The whole listing should be written out again exactly.

Data supplied Start Marker

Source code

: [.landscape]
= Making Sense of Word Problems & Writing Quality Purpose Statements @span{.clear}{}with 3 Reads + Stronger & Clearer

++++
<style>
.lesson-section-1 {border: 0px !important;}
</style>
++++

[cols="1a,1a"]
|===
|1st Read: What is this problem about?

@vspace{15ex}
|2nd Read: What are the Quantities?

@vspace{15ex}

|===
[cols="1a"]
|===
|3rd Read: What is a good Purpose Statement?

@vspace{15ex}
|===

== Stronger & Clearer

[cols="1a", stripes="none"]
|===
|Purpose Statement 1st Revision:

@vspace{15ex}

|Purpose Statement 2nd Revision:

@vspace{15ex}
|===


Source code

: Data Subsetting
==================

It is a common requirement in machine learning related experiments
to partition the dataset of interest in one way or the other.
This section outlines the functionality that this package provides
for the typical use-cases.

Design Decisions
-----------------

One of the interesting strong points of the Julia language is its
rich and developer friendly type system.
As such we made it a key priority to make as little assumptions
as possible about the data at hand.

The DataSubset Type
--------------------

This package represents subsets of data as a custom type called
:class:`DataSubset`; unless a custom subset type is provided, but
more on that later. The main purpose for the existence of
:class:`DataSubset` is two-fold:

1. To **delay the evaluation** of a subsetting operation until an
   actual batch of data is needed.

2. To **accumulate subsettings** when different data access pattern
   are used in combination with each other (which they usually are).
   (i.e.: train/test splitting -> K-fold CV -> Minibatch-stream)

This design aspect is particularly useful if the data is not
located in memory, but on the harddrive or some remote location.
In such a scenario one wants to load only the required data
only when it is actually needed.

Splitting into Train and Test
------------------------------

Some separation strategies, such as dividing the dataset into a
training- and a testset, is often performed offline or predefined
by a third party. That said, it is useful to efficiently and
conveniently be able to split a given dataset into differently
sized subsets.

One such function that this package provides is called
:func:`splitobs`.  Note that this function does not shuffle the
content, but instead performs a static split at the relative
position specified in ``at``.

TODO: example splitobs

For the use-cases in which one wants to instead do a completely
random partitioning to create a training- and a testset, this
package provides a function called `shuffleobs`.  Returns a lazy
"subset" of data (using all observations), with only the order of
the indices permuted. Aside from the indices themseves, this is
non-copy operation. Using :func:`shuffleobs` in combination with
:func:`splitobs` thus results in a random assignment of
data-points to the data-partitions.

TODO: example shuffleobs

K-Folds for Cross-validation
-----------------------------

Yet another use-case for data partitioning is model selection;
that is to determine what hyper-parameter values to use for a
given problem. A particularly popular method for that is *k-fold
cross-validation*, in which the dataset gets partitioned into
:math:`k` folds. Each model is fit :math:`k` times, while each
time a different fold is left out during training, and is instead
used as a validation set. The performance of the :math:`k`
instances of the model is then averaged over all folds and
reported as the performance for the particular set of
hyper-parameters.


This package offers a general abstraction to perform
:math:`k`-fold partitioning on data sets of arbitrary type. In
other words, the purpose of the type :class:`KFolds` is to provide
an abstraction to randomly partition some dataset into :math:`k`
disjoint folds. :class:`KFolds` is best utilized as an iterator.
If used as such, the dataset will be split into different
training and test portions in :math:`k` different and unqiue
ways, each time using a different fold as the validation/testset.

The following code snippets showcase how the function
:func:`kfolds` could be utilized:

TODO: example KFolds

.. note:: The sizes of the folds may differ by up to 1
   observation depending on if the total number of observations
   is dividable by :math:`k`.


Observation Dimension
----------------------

Data supplied End Marker

## Response box
Source code

: [.landscape]
= Making Sense of Word Problems & Writing Quality Purpose Statements @span{.clear}{}with 3 Reads + Stronger & Clearer

++++
<style>
.lesson-section-1 {border: 0px !important;}
</style>
++++

[cols="1a,1a"]
|===
|1st Read: What is this problem about?

@vspace{15ex}
|2nd Read: What are the Quantities?

@vspace{15ex}

|===
[cols="1a"]
|===
|3rd Read: What is a good Purpose Statement?

@vspace{15ex}
|===

== Stronger & Clearer

[cols="1a", stripes="none"]
|===
|Purpose Statement 1st Revision:

@vspace{15ex}

|Purpose Statement 2nd Revision:

@vspace{15ex}
|===


Source code

: Data Subsetting
==================

It is a common requirement in machine learning related experiments
to partition the dataset of interest in one way or the other.
This section outlines the functionality that this package provides
for the typical use-cases.

Design Decisions
-----------------

One of the interesting strong points of the Julia language is its
rich and developer friendly type system.
As such we made it a key priority to make as little assumptions
as possible about the data at hand.

The DataSubset Type
--------------------

This package represents subsets of data as a custom type called
:class:`DataSubset`; unless a custom subset type is provided, but
more on that later. The main purpose for the existence of
:class:`DataSubset` is two-fold:

1. To **delay the evaluation** of a subsetting operation until an
   actual batch of data is needed.

2. To **accumulate subsettings** when different data access pattern
   are used in combination with each other (which they usually are).
   (i.e.: train/test splitting -> K-fold CV -> Minibatch-stream)

This design aspect is particularly useful if the data is not
located in memory, but on the harddrive or some remote location.
In such a scenario one wants to load only the required data
only when it is actually needed.

Splitting into Train and Test
------------------------------

Some separation strategies, such as dividing the dataset into a
training- and a testset, is often performed offline or predefined
by a third party. That said, it is useful to efficiently and
conveniently be able to split a given dataset into differently
sized subsets.

One such function that this package provides is called
:func:`splitobs`.  Note that this function does not shuffle the
content, but instead performs a static split at the relative
position specified in ``at``.

TODO: example splitobs

For the use-cases in which one wants to instead do a completely
random partitioning to create a training- and a testset, this
package provides a function called `shuffleobs`.  Returns a lazy
"subset" of data (using all observations), with only the order of
the indices permuted. Aside from the indices themseves, this is
non-copy operation. Using :func:`shuffleobs` in combination with
:func:`splitobs` thus results in a random assignment of
data-points to the data-partitions.

TODO: example shuffleobs

K-Folds for Cross-validation
-----------------------------

Yet another use-case for data partitioning is model selection;
that is to determine what hyper-parameter values to use for a
given problem. A particularly popular method for that is *k-fold
cross-validation*, in which the dataset gets partitioned into
:math:`k` folds. Each model is fit :math:`k` times, while each
time a different fold is left out during training, and is instead
used as a validation set. The performance of the :math:`k`
instances of the model is then averaged over all folds and
reported as the performance for the particular set of
hyper-parameters.


This package offers a general abstraction to perform
:math:`k`-fold partitioning on data sets of arbitrary type. In
other words, the purpose of the type :class:`KFolds` is to provide
an abstraction to randomly partition some dataset into :math:`k`
disjoint folds. :class:`KFolds` is best utilized as an iterator.
If used as such, the dataset will be split into different
training and test portions in :math:`k` different and unqiue
ways, each time using a different fold as the validation/testset.

The following code snippets showcase how the function
:func:`kfolds` could be utilized:

TODO: example KFolds

.. note:: The sizes of the folds may differ by up to 1
   observation depending on if the total number of observations
   is dividable by :math:`k`.


Observation Dimension
----------------------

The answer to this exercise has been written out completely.